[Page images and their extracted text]
**********
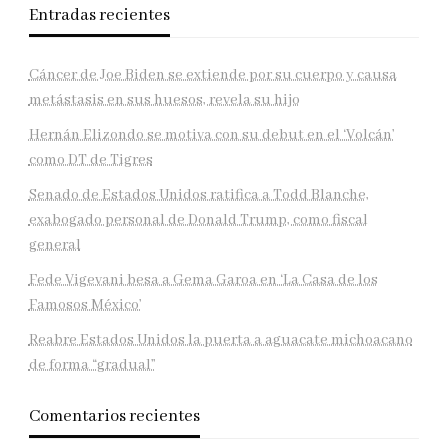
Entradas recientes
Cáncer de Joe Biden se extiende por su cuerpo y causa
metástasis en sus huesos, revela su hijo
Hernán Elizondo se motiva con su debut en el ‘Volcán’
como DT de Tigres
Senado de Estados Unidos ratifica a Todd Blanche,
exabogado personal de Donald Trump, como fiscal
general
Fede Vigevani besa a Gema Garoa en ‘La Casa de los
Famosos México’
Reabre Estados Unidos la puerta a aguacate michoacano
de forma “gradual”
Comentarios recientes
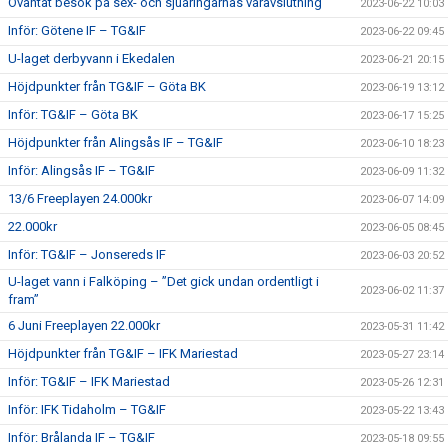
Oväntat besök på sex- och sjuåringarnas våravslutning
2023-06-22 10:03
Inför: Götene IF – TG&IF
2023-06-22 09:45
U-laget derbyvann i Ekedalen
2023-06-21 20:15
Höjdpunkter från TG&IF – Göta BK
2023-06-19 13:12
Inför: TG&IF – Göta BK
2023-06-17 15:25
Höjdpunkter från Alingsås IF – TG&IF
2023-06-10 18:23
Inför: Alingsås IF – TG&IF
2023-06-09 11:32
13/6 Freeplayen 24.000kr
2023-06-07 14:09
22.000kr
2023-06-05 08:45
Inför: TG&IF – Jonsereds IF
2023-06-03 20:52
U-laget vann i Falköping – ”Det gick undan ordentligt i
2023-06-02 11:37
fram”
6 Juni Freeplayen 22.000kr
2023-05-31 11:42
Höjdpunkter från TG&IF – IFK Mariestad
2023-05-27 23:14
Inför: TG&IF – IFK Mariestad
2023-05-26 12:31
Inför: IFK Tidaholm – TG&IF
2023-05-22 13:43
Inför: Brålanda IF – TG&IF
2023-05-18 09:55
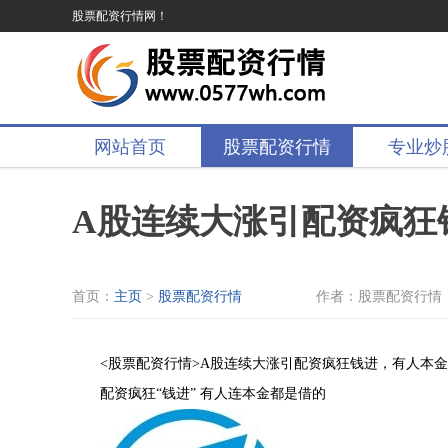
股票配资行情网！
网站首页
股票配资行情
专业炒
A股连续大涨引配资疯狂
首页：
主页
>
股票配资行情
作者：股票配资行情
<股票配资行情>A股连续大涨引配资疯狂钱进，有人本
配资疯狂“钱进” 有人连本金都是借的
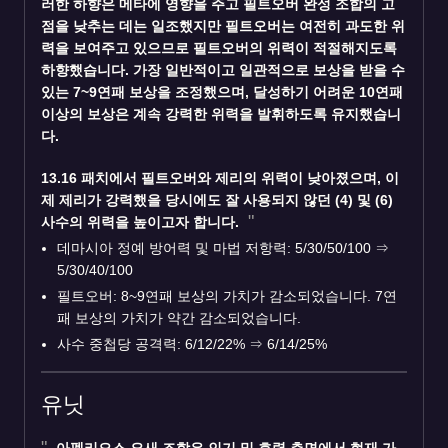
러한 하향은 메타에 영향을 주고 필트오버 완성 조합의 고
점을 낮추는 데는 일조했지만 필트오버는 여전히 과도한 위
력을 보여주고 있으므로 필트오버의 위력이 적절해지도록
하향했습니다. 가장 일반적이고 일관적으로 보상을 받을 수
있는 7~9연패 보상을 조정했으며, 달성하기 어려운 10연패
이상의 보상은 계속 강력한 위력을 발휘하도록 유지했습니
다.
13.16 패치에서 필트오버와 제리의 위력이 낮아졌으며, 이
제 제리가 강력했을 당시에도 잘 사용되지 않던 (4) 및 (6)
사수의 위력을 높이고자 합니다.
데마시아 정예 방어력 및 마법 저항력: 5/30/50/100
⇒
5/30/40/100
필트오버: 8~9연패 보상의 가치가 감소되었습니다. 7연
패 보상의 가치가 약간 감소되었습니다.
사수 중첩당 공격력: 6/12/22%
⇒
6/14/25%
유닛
**********
Task goal
Select every line in the items above that contains the word "recientes", matching its case exactly.

Expected output
Entradas recientes
Comentarios recientes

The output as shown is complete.